Here are ten ways to circumvent things going awry and to help lower event manager stress levels:
1. Planning permissions
When working in Johannesburg, double check the venue owner has the necessary City of Joburg permissions to host events. Honesty and trust are paramount when dealing with establishment managers; if you have any instinct something is “off” then find another venue or it may become your problem on the day.
2. Risk assessment
Endless Events have a thorough article
on planning a safe event which includes identifying risks, people related hazards and risk control - the latter involving removing any potential danger and/or the use of safety gear. Part of the risk assessment should include venue security and parking (see below).
3. Security and parking
Hire additional venue security as you begin setting up, this is important in terms of equipment insurance etc. Try and have ample secure parking, preferably free, but if there’s not enough then give people the option of paid parking. Don’t underestimate the risk of cars being stolen from a secure parking lot. We’ve had a thief trying to get in by pretending to be one of the guests. If there is a chance of this, give the parking attendants a guest list to check against.
4. Public relations
There are often different agencies working on the same event and things such as checking the PR invitation list can slip as it’s not part of your scope of work. But at the end of the day you are answerable at the event - so jump in and assist with your expertise, you don’t want to have to Rent-A-Crowd. (It has been known to happen.)

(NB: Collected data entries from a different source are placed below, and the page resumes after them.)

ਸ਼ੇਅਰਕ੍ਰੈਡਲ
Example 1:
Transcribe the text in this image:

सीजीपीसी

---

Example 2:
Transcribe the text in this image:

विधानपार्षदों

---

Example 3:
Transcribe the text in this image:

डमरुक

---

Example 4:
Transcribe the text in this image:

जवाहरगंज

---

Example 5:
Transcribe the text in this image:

We like giving small businesses a chance and trying new catering companies is part of this. But be warned that using someone new for event food and beverage is a risk. Start by getting references, checking them and asking for information within your network.

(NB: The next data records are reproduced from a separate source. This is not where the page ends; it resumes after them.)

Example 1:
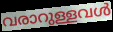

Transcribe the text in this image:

വരാറുള്ളവൾ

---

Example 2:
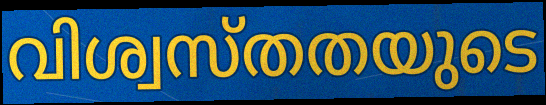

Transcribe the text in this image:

വിശ്വസ്തതയുടെ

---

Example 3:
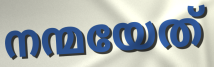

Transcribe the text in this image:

നന്മയേത്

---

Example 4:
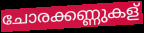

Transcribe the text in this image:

ചോരക്കണ്ണുകള്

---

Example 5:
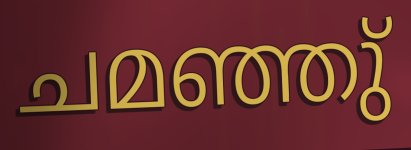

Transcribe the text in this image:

ചമഞ്ഞു്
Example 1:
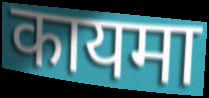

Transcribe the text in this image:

कायमा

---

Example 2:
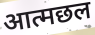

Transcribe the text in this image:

आत्मछल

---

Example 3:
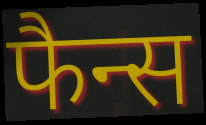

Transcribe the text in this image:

फैन्स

Next is the menu tasting and finding out where the produce is sourced. Also double check their staff skills – for example, whether they can open wine bottles and pour properly – this has been a surprise issue for us before. Lastly, ensure your caterer understands that no dietary requirement is too small to get right for a guest.

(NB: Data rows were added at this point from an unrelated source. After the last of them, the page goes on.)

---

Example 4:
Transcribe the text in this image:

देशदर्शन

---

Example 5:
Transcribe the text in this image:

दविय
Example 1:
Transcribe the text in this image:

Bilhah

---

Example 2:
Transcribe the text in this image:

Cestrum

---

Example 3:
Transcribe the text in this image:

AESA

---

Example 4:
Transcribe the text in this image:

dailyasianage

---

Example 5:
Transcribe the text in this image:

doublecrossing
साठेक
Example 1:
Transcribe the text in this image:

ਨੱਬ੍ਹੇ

Not having a backup generator can successfully derail your event and make it memorable for all the wrong reasons. Trust me on this, have a generator on site even when there’s no threat of load shedding. Anything can happen, and if you haven’t made an alternative plan, it usually does.
Most venues have Wi-Fi but much like the power supply, it can go down. Having your own Wi-Fi gives you peace of mind, whether it’s for general attendee use or in case of venue issues. Remember to choose your password carefully in case your client asks you for the back-up Wifi password – “smellyfeet” is not ideal!
8. Power banks, charging stations and card machines
Whether for crew or guests, having a charging station and power banks on hand will keep people happy and connected. Because they’re portable and in demand they tend to go “walkabout”, so mark them clearly and hope that deters any light fingers. Having a card machine on site for certain types of events is very useful when things need to be purchased.
9. Bad weather
Weather worries keep event managers awake at night. Aside from having marquees and covers on standby, it’s the little things count – think umbrellas, blankets and shawls and don’t underestimate the warmth of a few strategically placed standing gas heaters.
10. Tool box and other necessities
A well-stocked toolbox is an event manager’s superpower. Aside from invaluable things such as gaffer tape and cable ties, have perks to keep your crew refreshed and energised - I love DCT lip ice, Turbovite (gives a kick!) and plenty of sparkling water.